DETAILED DESCRIPTION OF THE PREFERRED EMBODIMENTS
[0037] An embodiment of the present invention will be described
below with reference to the accompanying drawings.
[0038] The following description will be given taking a Web system
using a packet data analyzer according to the present invention as
an example.
[0039] Firstly, a configuration of the Web system according to the
embodiment will be described.
[0040] FIG. 1 is a block diagram showing a configuration example of
the Web system according to the embodiment of the present
invention. The Web system includes a Web server (WEB) 11,
application servers (APL) 12a and 12b, databases (DB) 13a and 13b,
load distributors 14a and 14b, and a packet data analyzer 15. An
access from the WEB 11 to the APLs 12a, 12b is load-distributed by
the load distributor 14a. Accesses from the APLs 12a, 12b to the
DBs 13a, 13b are load-distributed by the load distributor 14b. The
load distributors 14a, 14b are connected to the packet data
analyzer 15 through paths different from those connected to the
APLs 12a, 12b and DBs 13a, 13b. The Web system according to the
embodiment is divided into three layers, as shown in FIG. 1: Web
server layer, application server layer, and database layer.

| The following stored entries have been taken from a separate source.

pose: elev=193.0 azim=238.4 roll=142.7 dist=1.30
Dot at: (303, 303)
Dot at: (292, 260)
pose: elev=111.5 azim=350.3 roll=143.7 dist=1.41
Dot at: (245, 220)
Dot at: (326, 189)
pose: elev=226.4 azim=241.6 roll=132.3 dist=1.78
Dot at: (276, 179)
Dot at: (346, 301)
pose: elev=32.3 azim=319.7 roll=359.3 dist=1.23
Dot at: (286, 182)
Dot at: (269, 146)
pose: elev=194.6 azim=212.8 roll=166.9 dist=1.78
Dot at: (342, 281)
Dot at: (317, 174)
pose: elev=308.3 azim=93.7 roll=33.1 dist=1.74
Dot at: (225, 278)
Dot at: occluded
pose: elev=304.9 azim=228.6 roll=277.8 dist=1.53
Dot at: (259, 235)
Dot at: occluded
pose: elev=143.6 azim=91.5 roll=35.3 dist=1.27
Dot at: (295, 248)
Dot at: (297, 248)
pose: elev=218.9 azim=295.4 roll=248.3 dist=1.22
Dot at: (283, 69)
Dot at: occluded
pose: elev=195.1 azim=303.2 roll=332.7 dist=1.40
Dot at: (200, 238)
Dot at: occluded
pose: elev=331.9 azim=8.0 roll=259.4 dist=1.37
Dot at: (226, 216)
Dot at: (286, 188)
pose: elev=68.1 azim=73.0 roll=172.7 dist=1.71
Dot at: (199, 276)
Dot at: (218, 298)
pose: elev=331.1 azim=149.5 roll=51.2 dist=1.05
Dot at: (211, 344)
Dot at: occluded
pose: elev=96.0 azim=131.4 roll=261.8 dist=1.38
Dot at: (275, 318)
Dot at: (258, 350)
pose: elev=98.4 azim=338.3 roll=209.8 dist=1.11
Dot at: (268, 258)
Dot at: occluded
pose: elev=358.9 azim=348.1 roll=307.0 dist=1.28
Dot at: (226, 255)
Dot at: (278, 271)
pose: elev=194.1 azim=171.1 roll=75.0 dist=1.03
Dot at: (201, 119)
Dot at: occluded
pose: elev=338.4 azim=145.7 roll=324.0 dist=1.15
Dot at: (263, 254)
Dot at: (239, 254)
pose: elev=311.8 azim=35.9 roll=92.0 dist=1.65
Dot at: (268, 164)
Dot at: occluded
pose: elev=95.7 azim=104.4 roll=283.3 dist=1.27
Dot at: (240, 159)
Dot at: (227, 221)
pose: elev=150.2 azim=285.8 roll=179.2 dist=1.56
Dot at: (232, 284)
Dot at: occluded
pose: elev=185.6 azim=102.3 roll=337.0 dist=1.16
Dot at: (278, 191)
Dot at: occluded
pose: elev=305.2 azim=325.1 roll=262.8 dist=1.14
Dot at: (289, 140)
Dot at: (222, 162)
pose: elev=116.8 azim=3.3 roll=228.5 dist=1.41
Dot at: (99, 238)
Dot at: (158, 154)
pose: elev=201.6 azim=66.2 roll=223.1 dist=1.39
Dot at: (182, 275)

[0041] Four packet capture points are set in the Web system: packet
capture point (C) 31 set in the load distributor 14a at the portion
between itself and APL 12a, packet capture point (C) 32 set in the
load distributor 14a at the portion between itself and APL 12b,
packet capture point (C) 33 set in the load distributor 14b at the
portion between itself and DB 13a, and packet capture point (C) 34
set in the load distributor 14b at the portion between itself and
DB 13b. It is assumed that the same packet does not travel through
capture points C31, C32, C33, and C34. The capture point is
realized, for example, by a mirror port of a switch. Packet data
captured at the capture point and time stamp indicating the time at
which the packet data is captured are transmitted to the packet
data analyzer 15.
[0042] Logical connection relation in the Web system will next be
described.
[0043] FIG. 2 is a block diagram showing a first connection
relation in the Web system according to the embodiment.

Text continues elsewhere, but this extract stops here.